An oral history of Roger Corman’s unreleased Fantastic Four movie

As The Fantastic Four approaches its 30th anniversary, we talked to the actors, writer, and director behind Roger Corman's infamous unreleased film

Film Features Roger Corman
An oral history of Roger Corman’s unreleased Fantastic Four movie
Culp in costume as Doctor Doom Photo: Provided by Joseph Culp

“It’s like a miracle… One million dollars cash to us if we star in a movie,” Reed Richards, a.k.a. Mr. Fantastic, says with a no-nonsense look on his stretchable rubber face.

His three blue-costumed team members are enthusiastic upon hearing this news. To quote Susan Storm, the “Invisible Woman” and Reed’s girlfriend-turned-wife, “The million dollars we receive will pay all our bills and give us a fresh start.” Reed’s superpowered peers like the rock-skinned brute the Thing (Ben Grimm) and the fiery Human Torch (Johnny Storm) nod in agreement.

These are scenes from Stan Lee and Jack Kirby’s Fantastic Four #9 (1962), a comic book that screenwriter Craig Nevius fondly cut out and collected back in the day. As fate would have it, Nevius would grow up to write the million-dollar movie The Fantastic Four (let’s call it F4 ’94 from now on). But while the 1962 comic later depicted the team celebrating their blockbuster cinematic debut, the real movie never saw the light of day.

Act 1: Extraordinary heroes, ordinary budget

In 1986, late German producer Bernd Eichinger of Constantin Film purchased the rights to the Fantastic Four from Marvel Comics. The contract was set to expire on December 31, 1992, and he needed to produce a film featuring the characters to retain the rights. As the deadline approached, he had made no progress with the movie he envisioned. Eichinger’s last resort to kickstart production in 1992 was to ring up B-movie mogul and low-budget indie auteur Roger Corman.

Corman planned out a $1 million budget and picked Oley Sassone to direct the film. Sassone’s previous credits at the time included music videos like Mr. Mister’s “Broken Wings” and the Corman-produced Bloodfist III: Forced To Fight. It didn’t take much to convince Sassone; he adored the Fantastic Four as a child.

→ Provided material:
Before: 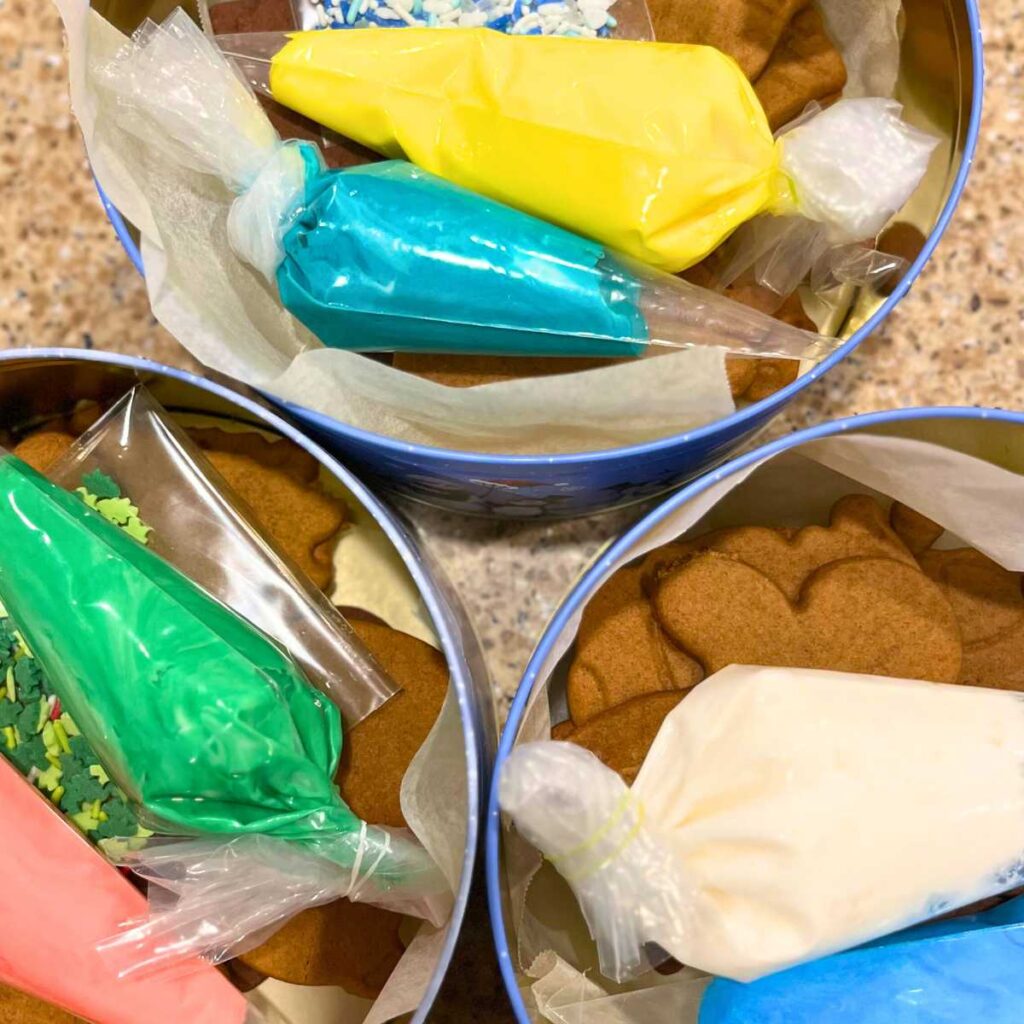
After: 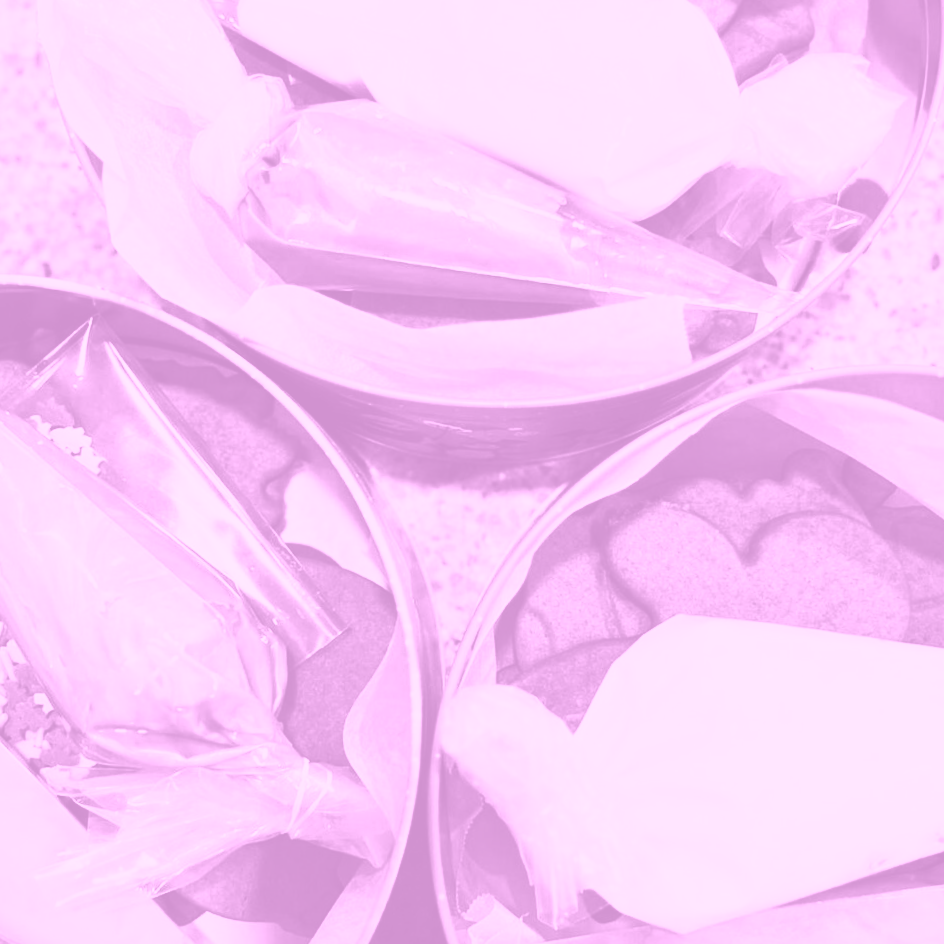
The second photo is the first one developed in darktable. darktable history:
exposure: black level correction 0.001, exposure 0.191 EV, compensate highlight preservation false
crop and rotate: angle -1.96°, left 3.097%, top 4.154%, right 1.586%, bottom 0.529%
colorize: hue 331.2°, saturation 75%, source mix 30.28%, lightness 70.52%, version 1
contrast brightness saturation: contrast 0.32, brightness -0.08, saturation 0.17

→ List of tasks:
(1) Return the passage of the Fantastic Four article verbatim, beginning at the words "Corman planned out" and stopping after the words "as a child.".
(2) In the Fantastic Four article, in what year did Bernd Eichinger purchase the rights to the Fantastic Four from Marvel Comics?
(3) Extend the Fantastic Four article, starting after its final sentence.

→ Written answers:
(1)
Corman planned out a $1 million budget and picked Oley Sassone to direct the film. Sassone’s previous credits at the time included music videos like Mr. Mister’s “Broken Wings” and the Corman-produced Bloodfist III: Forced To Fight. It didn’t take much to convince Sassone; he adored the Fantastic Four as a child.

(2) 1986

(3)
“As a kid, I liked Superman but I could never identify with superheroes from other planets,” Sassone tells The A.V. Club over a video call. But the Fantastic Four “…were normal human beings who got exposed to something that turned them into extraordinary heroes.”

When it came to hiring a scribe, Corman recommended Nevius but he still needed Eichinger’s approval. “I took out my old Fantastic Four dolls and said, ‘This is why I’m the screenwriter for your movie: I’ve been making up stories about these guys my whole life!’” Nevius was offered the job later that day. He based his script on an original treatment by Marvel Comics legend Stan Lee.

The cast included Alex Hyde-White as Fantastic Four leader Reed Richards, Rebecca Staab as Sue Storm, Jay Underwood as Johnny Storm, Michael Bailey Smith as Ben Grimm (the rock-hard version was played by stuntman Carl Ciarfalio), and Joseph Culp as the villainous Doctor Victor Von Doom. Hyde-White was a Hollywood veteran, but the rest of the cast were still up-and-comers. “We weren’t big movie stars, but we were just very committed and well-cast actors. And you really see it in the film,” Culp says. Case in point: when Culp’s voice got muffled under Doctor Doom’s mask, he compensated by dramatically moving his hands to give Doom a majestic, almost Shakespearean presence. Culp says Sassone asked him to play the character like Mussolini. “Our Doctor Doom resembles closely what we see in the comic, which is that he is an epic, tyrant villain with operatic delivery.”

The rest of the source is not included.